Example 6: Resampling Audio

You can use AudioMate to resample audio files to a different sample rate. Here's an example:

import soundfile as sf
from audiomate import utils

# Read the input audio file
data, sample_rate = sf.read('input.wav')

# Resample the audio to a new sample rate
resampled_data = utils.resample_audio(data, sample_rate, new_sample_rate=16000)

# Write the resampled audio to a new file
sf.write('resampled.wav', resampled_data, 16000)

Expected Output:

  • An audio file named "resampled.wav" will be created with the input audio file resampled to a sample rate of 16000 Hz.

Example 7: Splitting Audio into Segments

AudioMate allows you to split audio files into segments of fixed duration. Here's an example:

import soundfile as sf
from audiomate import utils

# Read the input audio file
data, sample_rate = sf.read('input.wav')

# Split the audio into segments of 5 seconds
segments = utils.split_audio(data, sample_rate, segment_duration=5)

# Write each segment to a separate file
for i, segment in enumerate(segments):
sf.write(f'segment{i}.wav', segment, sample_rate)

Expected Output:

  • Multiple audio files named "segment0.wav", "segment1.wav", etc. will be created, each containing a 5-second segment of the input audio file.

Example 8: Applying Volume Normalization

You can use AudioMate to apply volume normalization to audio files. Here's an example:

import soundfile as sf
from audiomate import effects

# Read the input audio file
data, sample_rate = sf.read('input.wav')

# Normalize the audio volume
normalized_data = effects.normalize_volume(data)

# Write the normalized audio to a new file
sf.write('normalized.wav', normalized_data, sample_rate)

Expected Output:

  • An audio file named "normalized.wav" will be created with the input audio file after applying volume normalization.

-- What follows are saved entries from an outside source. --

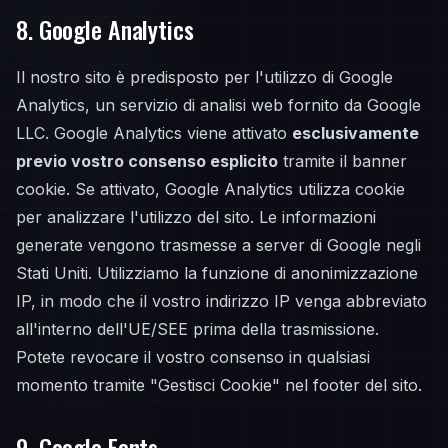
8. Google Analytics
Il nostro sito è predisposto per l'utilizzo di Google
Analytics, un servizio di analisi web fornito da Google
LLC. Google Analytics viene attivato
esclusivamente
previo vostro consenso esplicito
tramite il banner
cookie. Se attivato, Google Analytics utilizza cookie
per analizzare l'utilizzo del sito. Le informazioni
generate vengono trasmesse a server di Google negli
Stati Uniti. Utilizziamo la funzione di anonimizzazione
IP, in modo che il vostro indirizzo IP venga abbreviato
all'interno dell'UE/SEE prima della trasmissione.
Potete revocare il vostro consenso in qualsiasi
momento tramite "Gestisci Cookie" nel footer del sito.
9. Google Fonts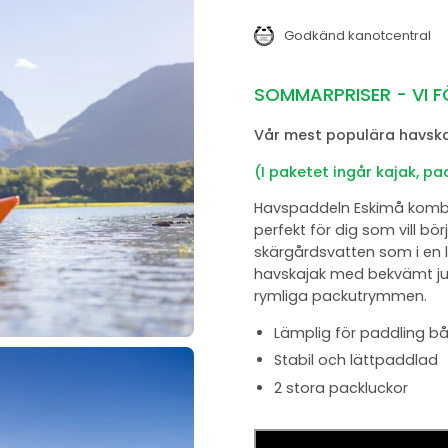
Godkänd kanotcentral
SOMMARPRISER - VI F
Vår mest populära havska
(I paketet ingår kajak, pa
Havspaddeln Eskimå kombin
perfekt för dig som vill bö
skärgårdsvatten som i en l
havskajak med bekvämt jus
rymliga packutrymmen.
Lämplig för paddling bå
Stabil och lättpaddlad
2 stora packluckor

Example 9: Generating Silence

AudioMate provides a simple way to generate silence audio segments. Here's an example:

import soundfile as sf
from audiomate import utils

# Generate 5 seconds of silence
silence_data = utils.generate_silence(5, sample_rate=44100)

# Write the silence audio to a file
sf.write('silence.wav', silence_data, 44100)

Expected Output:

  • An audio file named "silence.wav" will be created with 5 seconds of silence.

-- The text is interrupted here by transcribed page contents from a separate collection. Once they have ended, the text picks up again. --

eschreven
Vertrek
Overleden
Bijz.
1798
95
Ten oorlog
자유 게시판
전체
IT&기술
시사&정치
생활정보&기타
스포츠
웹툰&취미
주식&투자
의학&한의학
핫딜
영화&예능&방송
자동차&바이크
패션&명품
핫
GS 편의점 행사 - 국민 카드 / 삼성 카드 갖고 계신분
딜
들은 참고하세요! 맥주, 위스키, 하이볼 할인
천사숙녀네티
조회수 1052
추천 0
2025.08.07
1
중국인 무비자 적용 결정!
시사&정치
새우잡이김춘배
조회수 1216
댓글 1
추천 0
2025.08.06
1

Example 10: Pitch Shifting

You can use AudioMate to apply pitch shifting to audio files. Here's an example:

import soundfile as sf
from audiomate import effects

# Read the input audio file
data, sample_rate = sf.read('input.wav')

# Shift the pitch by 2 semitones
shifted_data = effects.pitch_shift(data, sample_rate, semitones=2)

# Write the shifted audio to a new file
sf.write('shifted.wav', shifted_data, sample_rate)

Expected Output:

  • An audio file named "shifted.wav" will be created with the input audio file after applying a pitch shift of 2 semitones.

These examples should give you a good starting point for working with the AudioMate library in Python. Feel free to explore the library's documentation for more advanced features and functionalities.